- Problem set -
(a) Answer these questions about the post on trust and secret disclosure, one answer per line:
(i) What did the members of lulzsec know about one another?
(ii) Where does the writer hide the laptop?
(iii) Who catches the writer rocking out?
(b) Reproduce word for word the passage of the post on trust and secret disclosure from "Analyzing Trust and" to "Taylor Swift songs.".

- Extract provided -
== Segment start ==

B3RN3D

Let your plans be dark and impenetrable as night, and when you move, fall like a thunderbolt.

Analyzing Trust and Secret Disclosure

OPSEC and relationships are often opposing forces. You’ve spent months perfecting your OPSEC for a campaign when your friend walks in and says “Ooh what’s that.” Or you signifigant other finds a file marked “Super juicy secret.” I do believe that humans are social beings no matter how hard we try. Even nerds that stay home will end up yearning for personal contact in some way. How do you determine if you should share a secret with another person and build a relationship with that person at the risk of compromising your campaign?

Look at the OPSEC measures that the members of lulzsec used. They all trusted eachother and everyone knew other peoples names, and in some cases addresses. This relationship of trust ended up being their downfall.

Example

Let us start with a secret for sake of discussion: I have a laptop riddled with Taylor Swift songs.

My OPSEC campaign includes that I’ve encrypted my laptop so that even with access, the songs would be difficult to find. I hide my laptop in a broom closet. The broom closet for some reason has a lock on it. But still there are days when I really want to listen to my favorite Swift jam and because I live with my mother, she catches me rocking out.

== Segment end ==

- Study material -
== Segment start ==

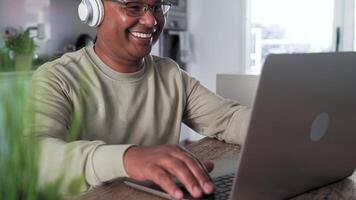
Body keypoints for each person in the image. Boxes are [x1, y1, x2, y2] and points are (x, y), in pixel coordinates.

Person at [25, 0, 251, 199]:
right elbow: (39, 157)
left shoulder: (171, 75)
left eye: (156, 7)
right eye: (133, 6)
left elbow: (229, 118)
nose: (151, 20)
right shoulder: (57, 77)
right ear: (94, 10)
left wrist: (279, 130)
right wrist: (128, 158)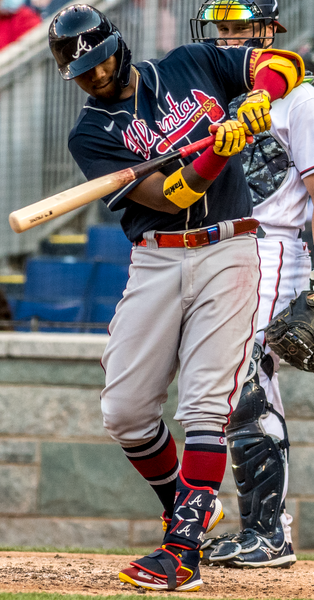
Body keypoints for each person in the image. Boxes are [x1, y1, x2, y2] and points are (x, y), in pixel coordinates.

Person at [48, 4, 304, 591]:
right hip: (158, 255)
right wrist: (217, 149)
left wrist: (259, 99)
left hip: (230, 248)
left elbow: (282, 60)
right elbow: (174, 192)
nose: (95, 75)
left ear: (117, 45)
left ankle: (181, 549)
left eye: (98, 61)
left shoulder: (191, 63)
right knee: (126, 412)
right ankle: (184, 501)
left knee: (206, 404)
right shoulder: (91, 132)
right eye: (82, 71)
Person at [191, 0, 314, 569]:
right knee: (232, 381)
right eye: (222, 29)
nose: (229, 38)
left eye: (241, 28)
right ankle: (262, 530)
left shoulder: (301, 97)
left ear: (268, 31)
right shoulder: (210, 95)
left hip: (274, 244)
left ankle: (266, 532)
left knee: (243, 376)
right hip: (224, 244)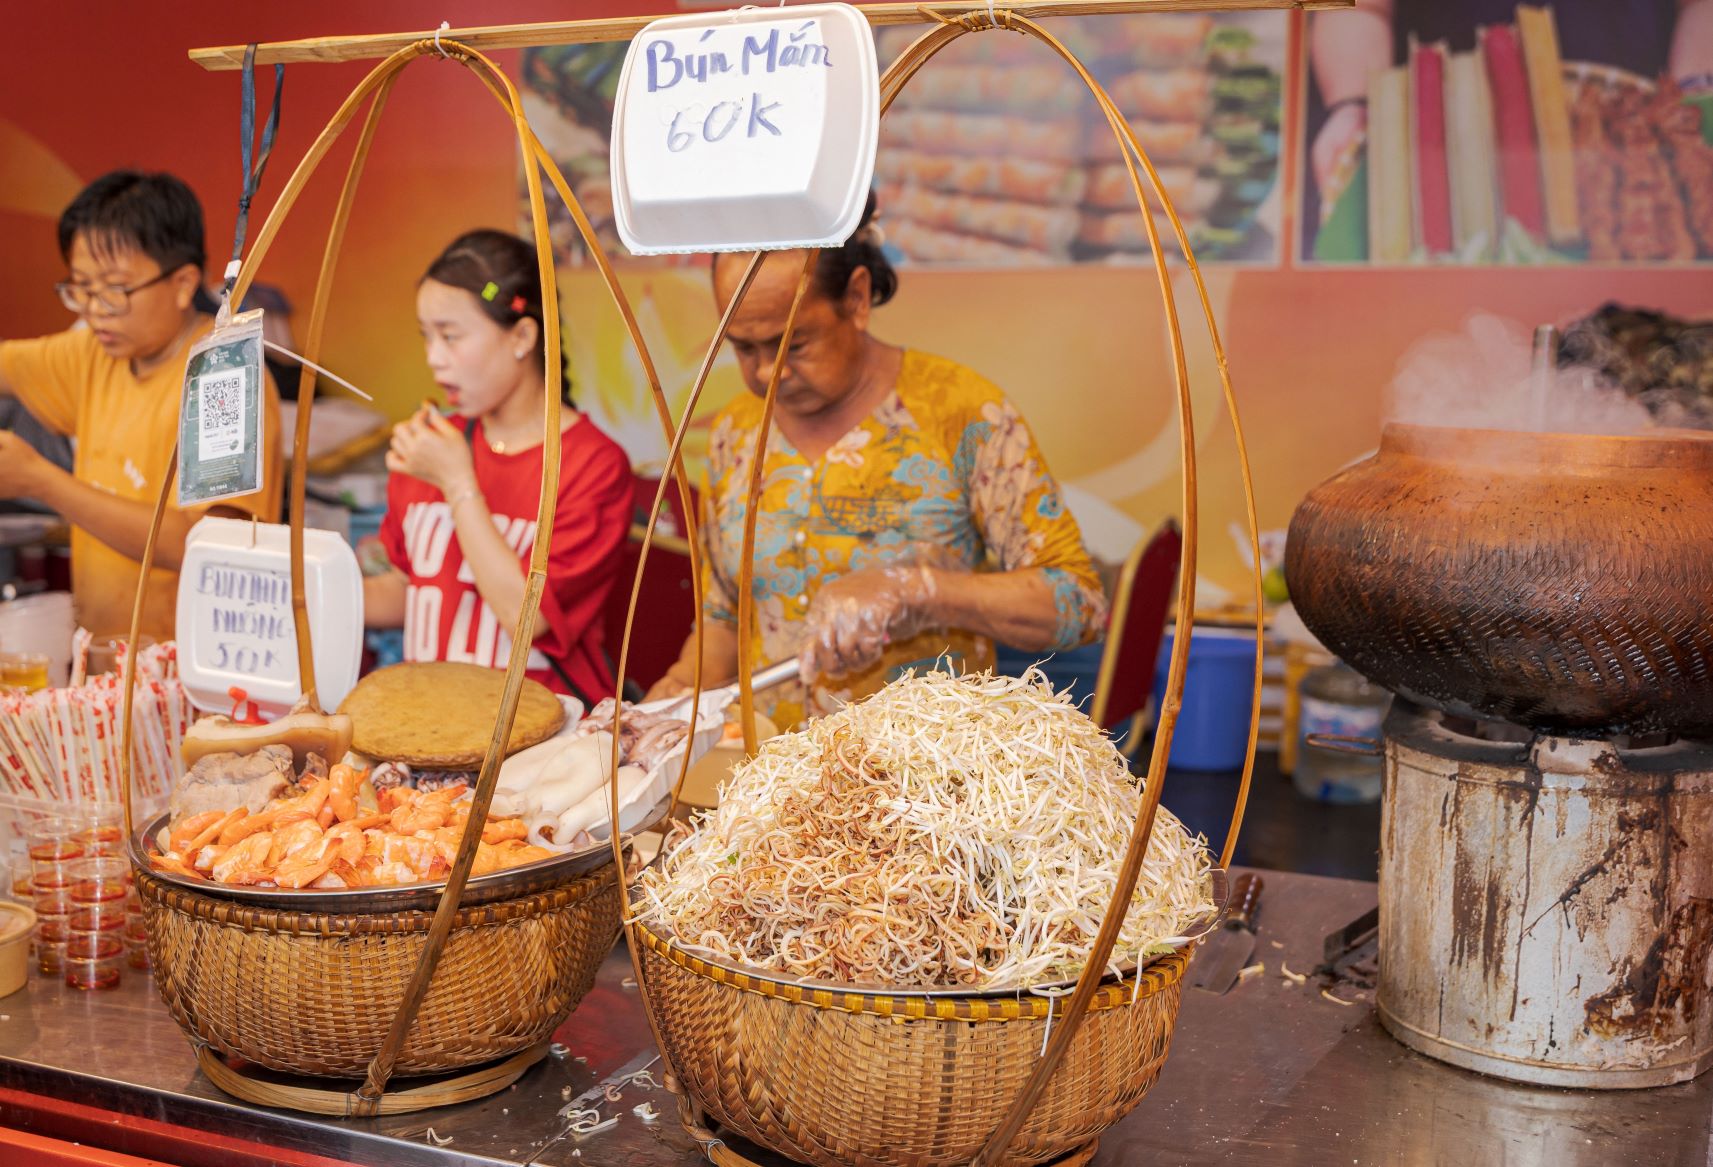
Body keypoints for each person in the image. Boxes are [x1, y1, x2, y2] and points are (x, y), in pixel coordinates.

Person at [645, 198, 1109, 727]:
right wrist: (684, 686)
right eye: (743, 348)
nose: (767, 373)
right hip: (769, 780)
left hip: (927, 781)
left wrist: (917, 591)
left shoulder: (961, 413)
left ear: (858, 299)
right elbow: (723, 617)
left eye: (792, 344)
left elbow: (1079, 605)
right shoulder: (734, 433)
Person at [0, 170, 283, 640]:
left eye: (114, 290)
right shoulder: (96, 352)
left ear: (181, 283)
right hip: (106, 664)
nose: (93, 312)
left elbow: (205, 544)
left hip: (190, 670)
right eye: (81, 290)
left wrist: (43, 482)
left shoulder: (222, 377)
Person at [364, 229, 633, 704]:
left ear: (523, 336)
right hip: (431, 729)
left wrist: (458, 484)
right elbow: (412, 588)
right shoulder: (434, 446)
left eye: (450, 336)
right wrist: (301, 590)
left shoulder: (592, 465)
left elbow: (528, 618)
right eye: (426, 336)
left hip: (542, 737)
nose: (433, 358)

== Segment end ==
== Segment start ==

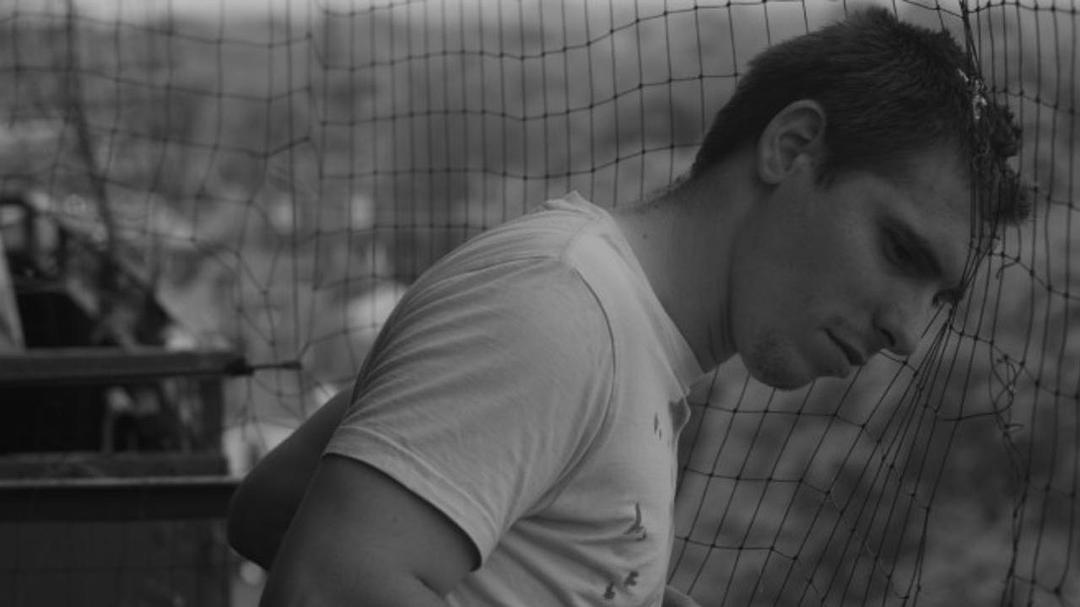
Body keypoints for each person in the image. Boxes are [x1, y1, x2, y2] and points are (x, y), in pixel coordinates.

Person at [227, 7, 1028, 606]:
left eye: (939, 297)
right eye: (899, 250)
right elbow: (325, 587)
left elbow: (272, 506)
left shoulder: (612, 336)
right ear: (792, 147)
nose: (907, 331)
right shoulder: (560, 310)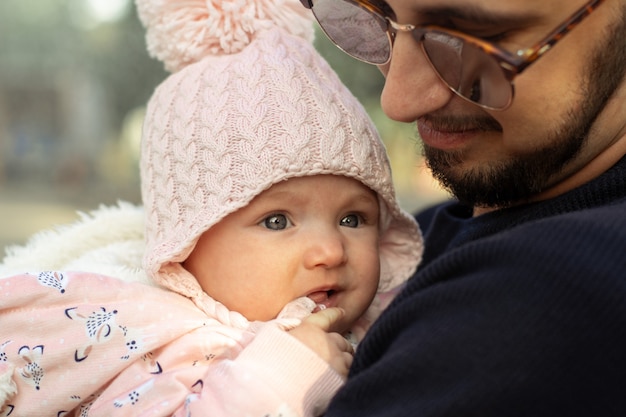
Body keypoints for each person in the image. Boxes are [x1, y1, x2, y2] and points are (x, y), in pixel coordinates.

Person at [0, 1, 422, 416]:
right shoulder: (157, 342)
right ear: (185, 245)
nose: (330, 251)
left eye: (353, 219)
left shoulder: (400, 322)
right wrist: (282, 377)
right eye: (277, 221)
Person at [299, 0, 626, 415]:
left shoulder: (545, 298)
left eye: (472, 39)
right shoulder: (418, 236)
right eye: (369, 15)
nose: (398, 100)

== Segment end ==

- Your responses -
(a)
(i) Each other's names, and in some cases addresses.
(ii) In a broom closet.
(iii) The writer's mother.

(b)
Analyzing Trust and Secret Disclosure

OPSEC and relationships are often opposing forces. You’ve spent months perfecting your OPSEC for a campaign when your friend walks in and says “Ooh what’s that.” Or you signifigant other finds a file marked “Super juicy secret.” I do believe that humans are social beings no matter how hard we try. Even nerds that stay home will end up yearning for personal contact in some way. How do you determine if you should share a secret with another person and build a relationship with that person at the risk of compromising your campaign?

Look at the OPSEC measures that the members of lulzsec used. They all trusted eachother and everyone knew other peoples names, and in some cases addresses. This relationship of trust ended up being their downfall.

Example

Let us start with a secret for sake of discussion: I have a laptop riddled with Taylor Swift songs.